The Secretary of State today said that the Government wish the transitional arrangements to be as close as possible to the existing arrangements. The EU27 are really only going to entertain membership of the single market and a form of customs union, if that is what the Secretary of State means, but they will also expect the rules on the transitional arrangements to be uniform and similar to those we have at present. The problem with clause 6 as drafted is that it does not give a clear enough instruction that after the exit date the judiciary should interpret UK law in a way that complies with EU law. The Institute for Government states that the ambiguity on this point risks leaving judges stranded on the frontline of a fierce political battle. I can say, as someone who practised as a lawyer for the best part of a decade before coming here, that that must be addressed.
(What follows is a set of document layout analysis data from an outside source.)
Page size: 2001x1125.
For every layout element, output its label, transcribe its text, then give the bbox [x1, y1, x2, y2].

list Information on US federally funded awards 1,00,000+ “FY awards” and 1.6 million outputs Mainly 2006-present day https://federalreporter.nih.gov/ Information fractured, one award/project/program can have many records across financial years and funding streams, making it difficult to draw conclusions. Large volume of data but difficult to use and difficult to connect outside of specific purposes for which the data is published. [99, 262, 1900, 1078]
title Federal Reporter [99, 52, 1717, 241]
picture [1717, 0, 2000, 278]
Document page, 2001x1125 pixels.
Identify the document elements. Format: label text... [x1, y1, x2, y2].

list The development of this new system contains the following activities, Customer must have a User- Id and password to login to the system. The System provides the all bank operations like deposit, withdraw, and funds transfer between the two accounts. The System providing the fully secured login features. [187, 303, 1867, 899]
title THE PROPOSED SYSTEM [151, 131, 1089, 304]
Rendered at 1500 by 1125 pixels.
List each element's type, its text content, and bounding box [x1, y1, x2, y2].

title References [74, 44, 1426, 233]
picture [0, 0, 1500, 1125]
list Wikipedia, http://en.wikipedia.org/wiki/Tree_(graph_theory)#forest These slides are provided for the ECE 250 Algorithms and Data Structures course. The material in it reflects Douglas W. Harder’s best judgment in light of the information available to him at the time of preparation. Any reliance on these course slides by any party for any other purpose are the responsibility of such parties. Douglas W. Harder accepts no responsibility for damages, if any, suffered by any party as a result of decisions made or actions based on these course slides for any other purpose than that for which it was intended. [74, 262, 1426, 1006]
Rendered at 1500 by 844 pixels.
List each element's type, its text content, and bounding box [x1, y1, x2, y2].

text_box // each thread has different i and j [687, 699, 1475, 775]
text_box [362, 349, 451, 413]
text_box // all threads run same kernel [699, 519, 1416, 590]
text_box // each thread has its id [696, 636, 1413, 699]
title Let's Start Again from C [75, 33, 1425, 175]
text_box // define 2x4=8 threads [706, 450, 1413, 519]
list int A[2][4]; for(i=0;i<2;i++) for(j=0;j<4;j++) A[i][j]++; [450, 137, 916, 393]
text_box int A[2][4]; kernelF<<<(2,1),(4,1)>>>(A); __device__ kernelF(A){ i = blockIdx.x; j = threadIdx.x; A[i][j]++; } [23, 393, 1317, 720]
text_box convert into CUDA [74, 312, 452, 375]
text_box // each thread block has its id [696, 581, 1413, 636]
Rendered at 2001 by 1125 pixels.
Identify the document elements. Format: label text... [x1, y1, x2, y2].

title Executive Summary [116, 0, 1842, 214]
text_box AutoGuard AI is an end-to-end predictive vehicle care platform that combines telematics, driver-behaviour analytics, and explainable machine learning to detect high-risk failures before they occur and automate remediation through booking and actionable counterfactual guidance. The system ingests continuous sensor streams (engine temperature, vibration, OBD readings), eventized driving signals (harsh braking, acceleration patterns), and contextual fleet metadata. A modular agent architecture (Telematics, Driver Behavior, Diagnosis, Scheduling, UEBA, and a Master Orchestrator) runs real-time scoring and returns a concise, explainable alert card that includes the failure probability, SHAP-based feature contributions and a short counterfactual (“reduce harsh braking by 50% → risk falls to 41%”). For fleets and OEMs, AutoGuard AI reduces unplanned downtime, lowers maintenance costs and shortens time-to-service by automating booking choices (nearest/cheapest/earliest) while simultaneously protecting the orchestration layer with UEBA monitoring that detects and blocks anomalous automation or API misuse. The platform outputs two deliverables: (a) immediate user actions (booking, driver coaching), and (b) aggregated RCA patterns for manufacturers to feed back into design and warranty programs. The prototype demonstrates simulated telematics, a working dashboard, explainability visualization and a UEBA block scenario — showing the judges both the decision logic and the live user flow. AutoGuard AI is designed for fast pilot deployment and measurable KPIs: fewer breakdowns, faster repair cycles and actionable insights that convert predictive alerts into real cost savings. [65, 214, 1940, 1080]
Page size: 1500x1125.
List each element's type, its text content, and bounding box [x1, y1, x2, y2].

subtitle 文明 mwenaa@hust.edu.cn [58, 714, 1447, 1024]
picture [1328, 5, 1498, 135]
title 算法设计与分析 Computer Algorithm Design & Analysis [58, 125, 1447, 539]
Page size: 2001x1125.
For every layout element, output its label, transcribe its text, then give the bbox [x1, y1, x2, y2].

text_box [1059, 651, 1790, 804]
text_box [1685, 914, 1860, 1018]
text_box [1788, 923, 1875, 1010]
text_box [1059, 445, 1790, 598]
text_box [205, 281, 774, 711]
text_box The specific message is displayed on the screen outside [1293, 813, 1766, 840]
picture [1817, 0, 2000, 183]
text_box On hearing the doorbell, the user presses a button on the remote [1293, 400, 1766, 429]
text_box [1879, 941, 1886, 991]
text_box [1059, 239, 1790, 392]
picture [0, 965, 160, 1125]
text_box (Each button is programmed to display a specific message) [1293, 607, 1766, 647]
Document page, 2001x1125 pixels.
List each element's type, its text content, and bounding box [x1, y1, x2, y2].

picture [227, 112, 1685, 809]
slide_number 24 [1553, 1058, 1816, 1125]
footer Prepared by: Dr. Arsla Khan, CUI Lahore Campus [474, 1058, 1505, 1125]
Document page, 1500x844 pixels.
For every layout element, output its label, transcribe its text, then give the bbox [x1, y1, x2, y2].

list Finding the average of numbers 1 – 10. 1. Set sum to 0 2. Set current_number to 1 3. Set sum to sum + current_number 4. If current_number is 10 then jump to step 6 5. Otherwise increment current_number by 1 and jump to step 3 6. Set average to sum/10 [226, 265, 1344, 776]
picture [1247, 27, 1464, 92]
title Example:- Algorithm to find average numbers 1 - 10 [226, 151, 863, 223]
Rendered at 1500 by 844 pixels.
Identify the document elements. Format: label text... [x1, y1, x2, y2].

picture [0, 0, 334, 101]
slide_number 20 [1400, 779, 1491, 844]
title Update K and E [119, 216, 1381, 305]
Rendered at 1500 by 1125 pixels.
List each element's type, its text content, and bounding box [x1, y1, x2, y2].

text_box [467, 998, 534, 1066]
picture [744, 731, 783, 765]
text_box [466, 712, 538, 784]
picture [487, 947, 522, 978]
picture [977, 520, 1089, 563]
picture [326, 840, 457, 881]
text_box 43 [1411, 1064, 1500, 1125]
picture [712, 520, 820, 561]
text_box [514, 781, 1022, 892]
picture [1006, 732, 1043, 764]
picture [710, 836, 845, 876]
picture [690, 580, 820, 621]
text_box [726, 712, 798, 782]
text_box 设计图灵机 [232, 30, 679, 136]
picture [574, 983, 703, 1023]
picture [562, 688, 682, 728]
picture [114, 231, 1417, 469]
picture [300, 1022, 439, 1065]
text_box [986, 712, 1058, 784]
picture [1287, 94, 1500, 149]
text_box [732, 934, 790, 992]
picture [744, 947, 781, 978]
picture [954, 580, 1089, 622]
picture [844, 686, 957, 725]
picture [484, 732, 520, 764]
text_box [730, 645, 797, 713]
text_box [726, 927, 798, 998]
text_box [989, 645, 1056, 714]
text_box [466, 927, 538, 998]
The Bill cannot be allowed to come into force unless this House has approved the deal that is envisaged. The Bill does not state whether any withdrawal agreement will need the consent of both Houses before the powers can be used. The Government have said that we will get a vote on a final deal, but that does not appear to be within the Bill. Rather, it will take place by means of a motion, which would of course not be legally binding. So we have a promise of a vote, but it will have no teeth. That will deprive this House of its proper say not only on the withdrawal agreement but on a situation that the Prime Minister has described in which an affirmative decision could be made to walk away without any deal at all. We are somehow supposed to be passive spectators in that situation. It must be written on the face of the Bill that Parliament will have a part to play in all those scenarios, and that no powers in the Bill will be exercised until Parliament has had its say through a debate written in statute. We have been given many guarantees and assurances by those on the Government Front Bench, but these measures have to be put on the face of the Bill. We are asking for these assurances and scrutinising the Bill in the national interest, and we are entitled to do so without our motives being questioned.